> **What you need to do**:
Return every line below in which "pixels" appears.

[Document structure recognition data]

**********

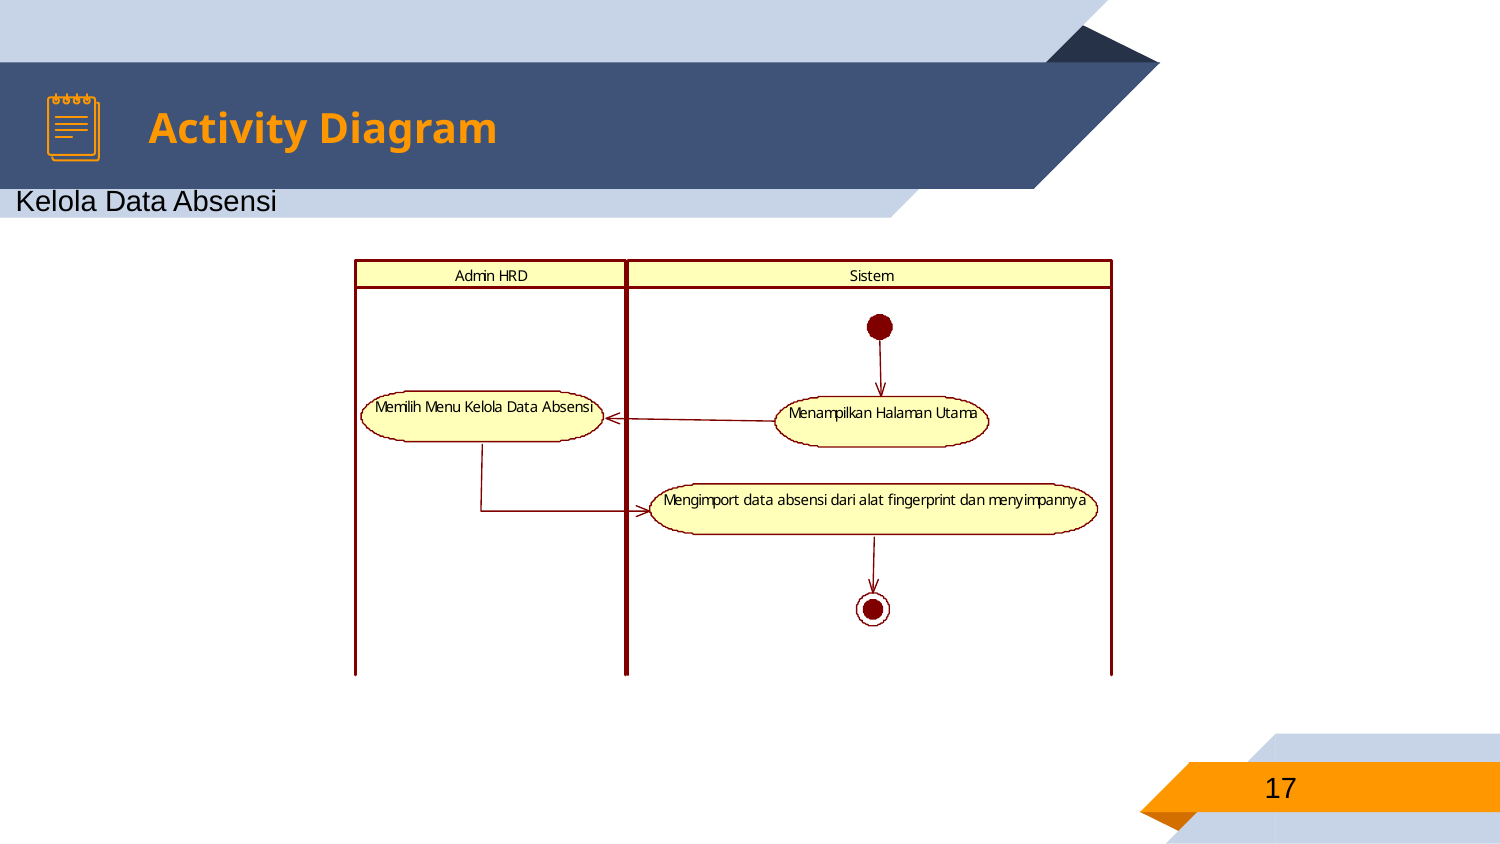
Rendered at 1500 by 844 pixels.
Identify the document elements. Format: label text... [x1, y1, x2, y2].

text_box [47, 93, 100, 161]
picture [328, 232, 1141, 703]
slide_number 17 [1249, 760, 1494, 813]
title Activity Diagram [133, 64, 997, 190]
text_box Kelola Data Absensi [0, 175, 293, 226]
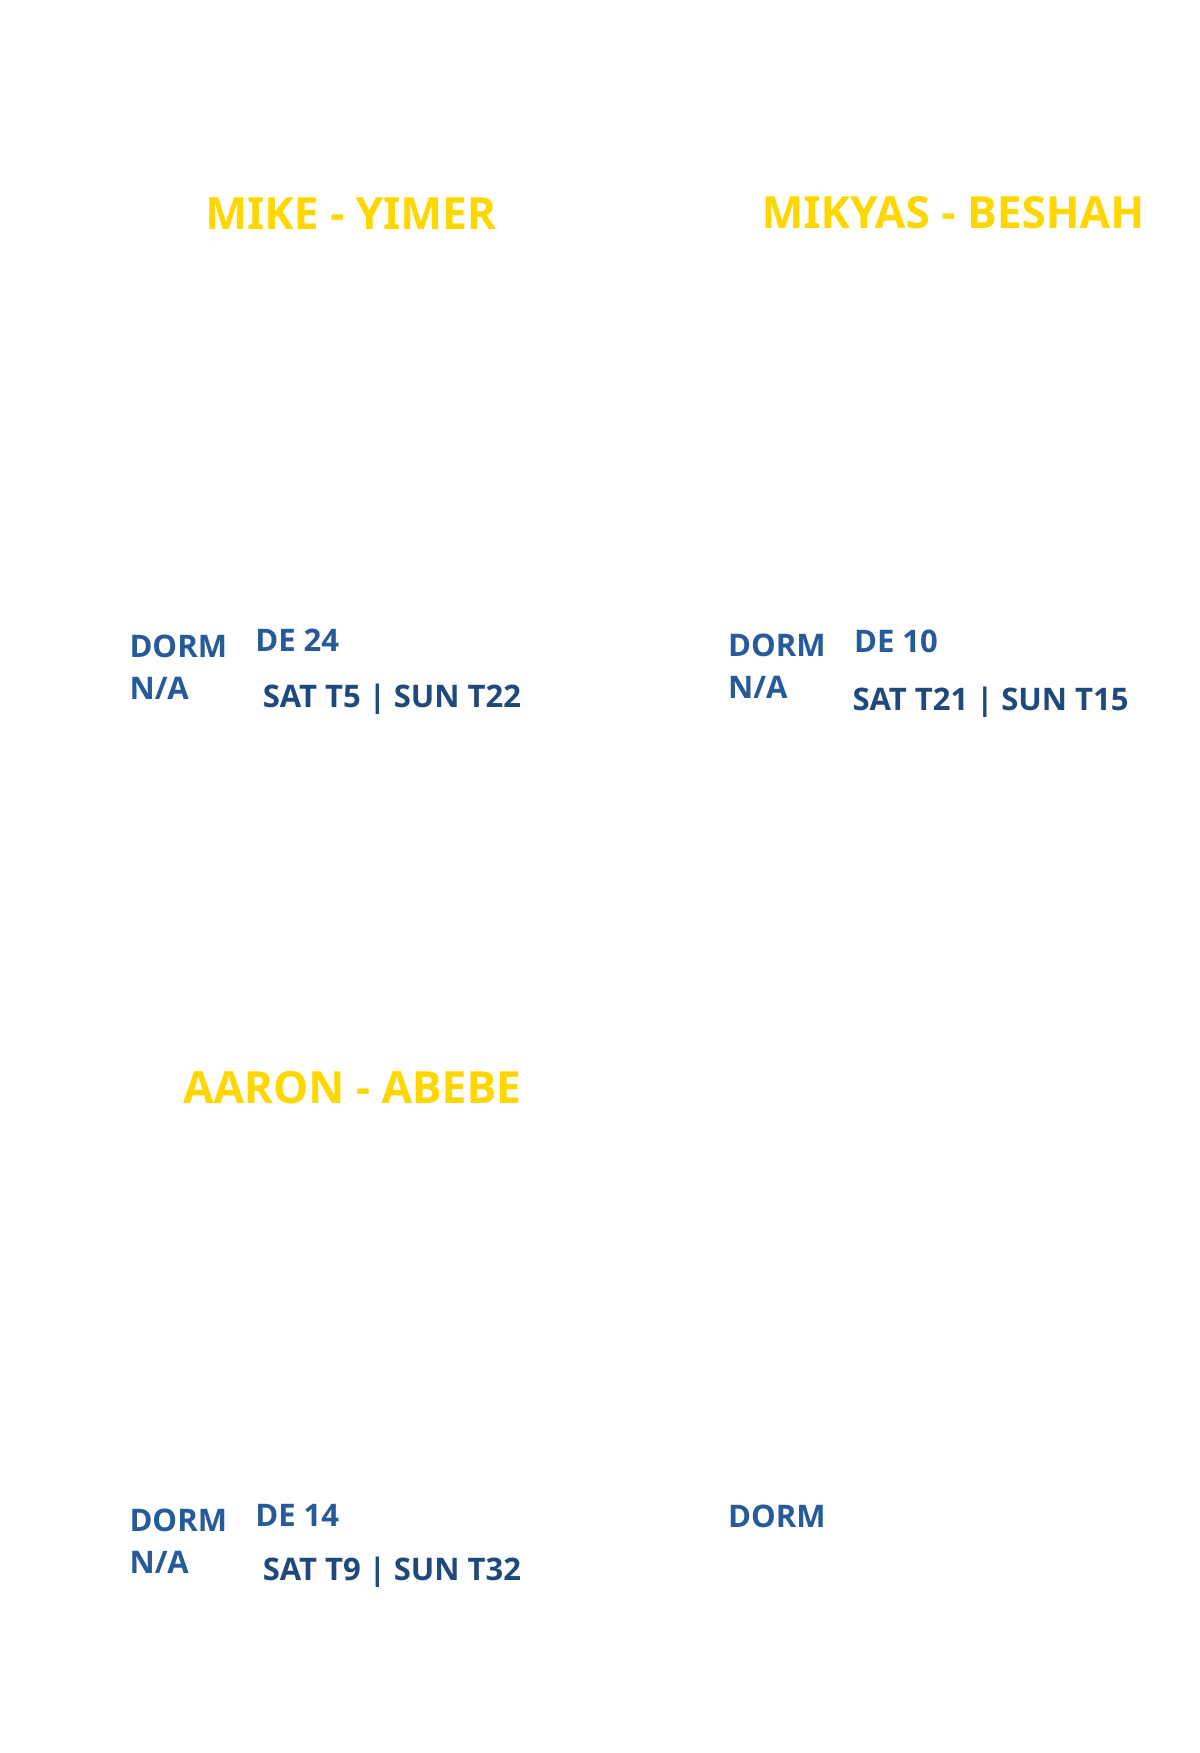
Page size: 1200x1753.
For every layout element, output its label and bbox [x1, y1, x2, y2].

text_box [713, 614, 1144, 724]
text_box [114, 1488, 543, 1594]
text_box [22, 1051, 1200, 1211]
text_box [21, 177, 1200, 336]
text_box [114, 613, 543, 721]
text_box [713, 1488, 1142, 1623]
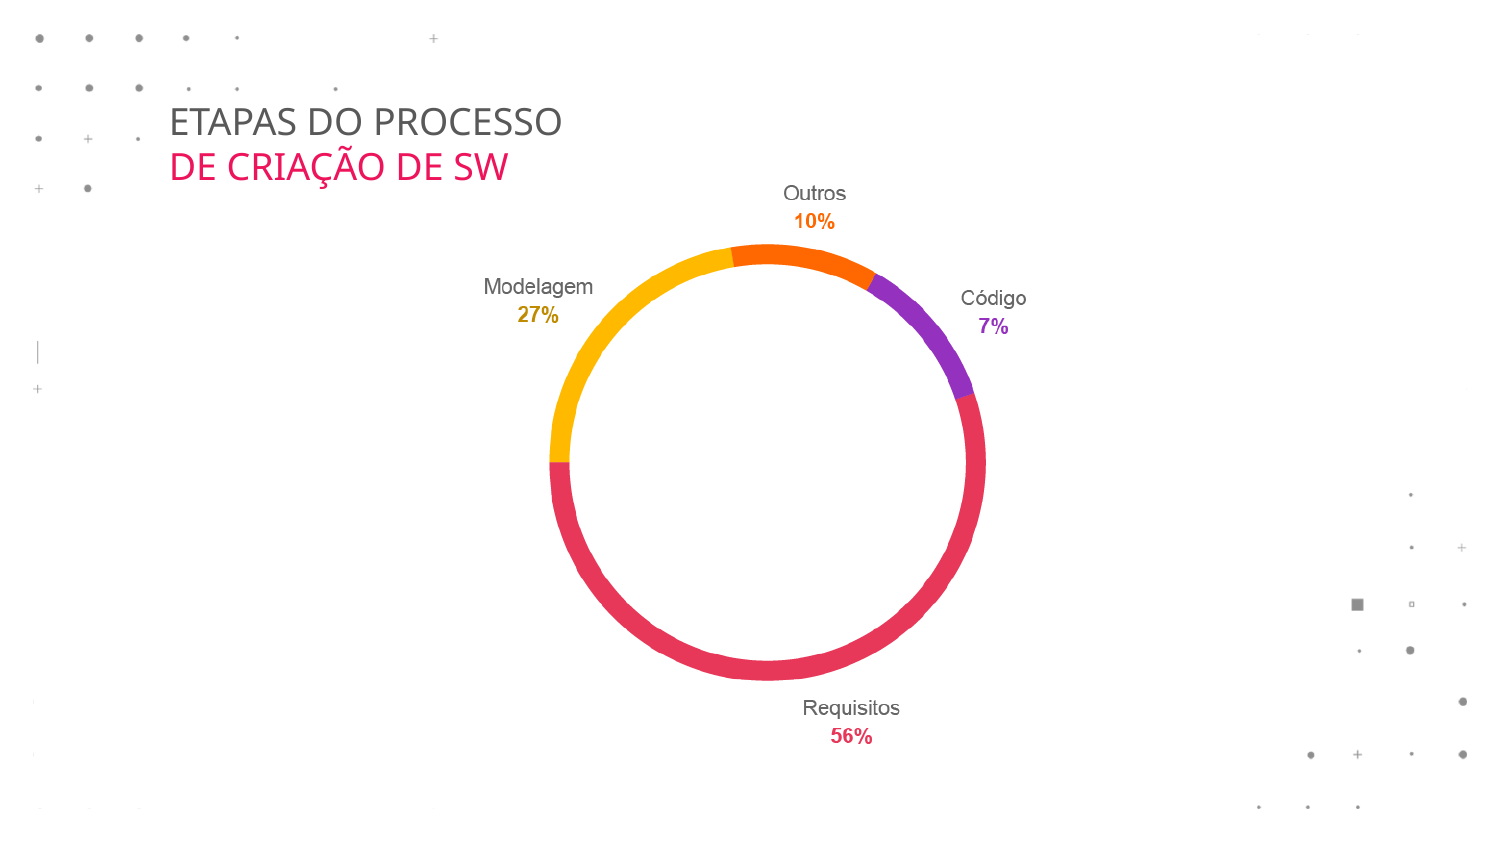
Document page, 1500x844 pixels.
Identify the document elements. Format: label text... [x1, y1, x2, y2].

text_box ETAPAS DO PROCESSO DE CRIAÇÃO DE SW [154, 91, 867, 196]
picture [33, 34, 1467, 809]
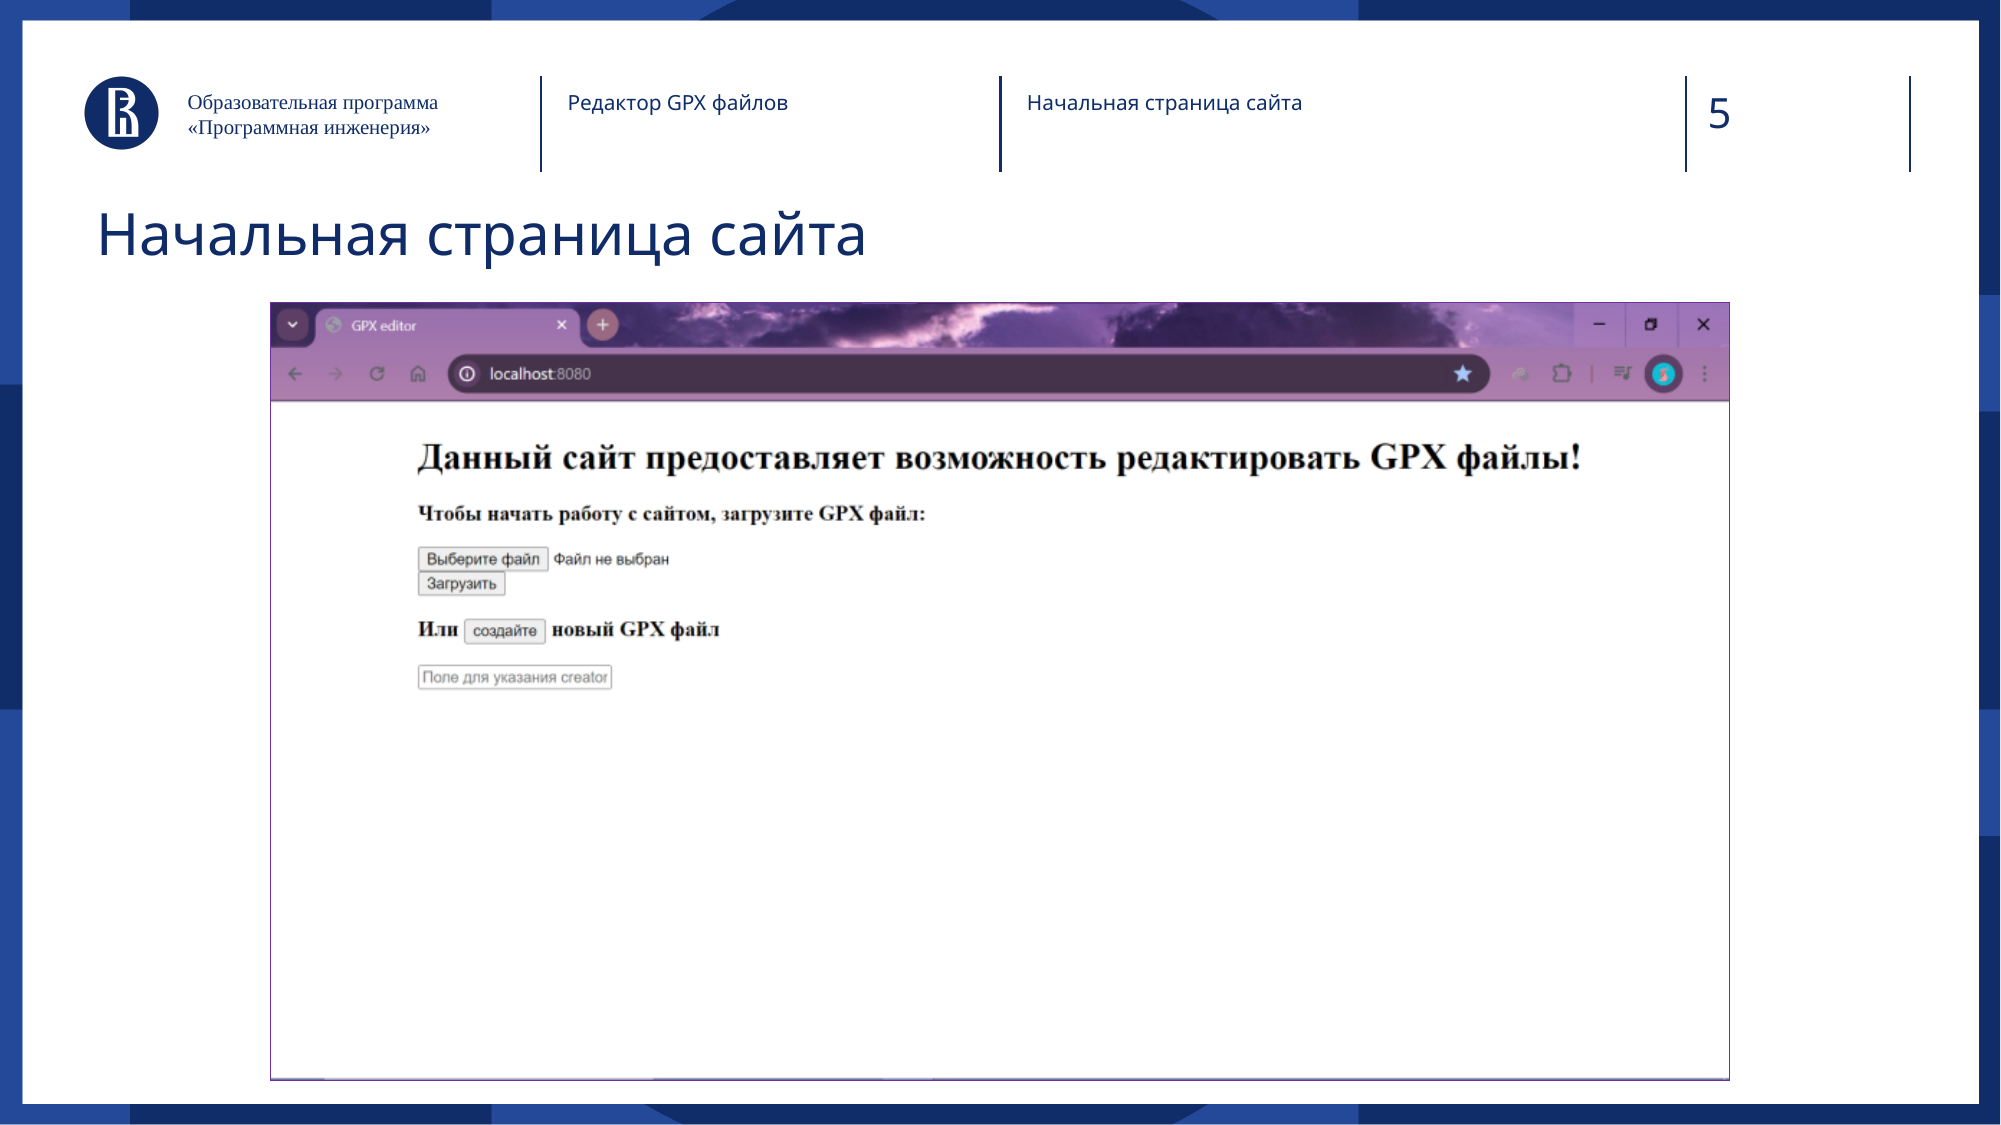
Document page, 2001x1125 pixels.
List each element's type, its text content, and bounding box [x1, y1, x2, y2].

**********

> **Answer to this task**:
Rendered at 1500 by 844 pixels.
Document page, 1500x844 pixels.
Document page, 2001x1125 pixels.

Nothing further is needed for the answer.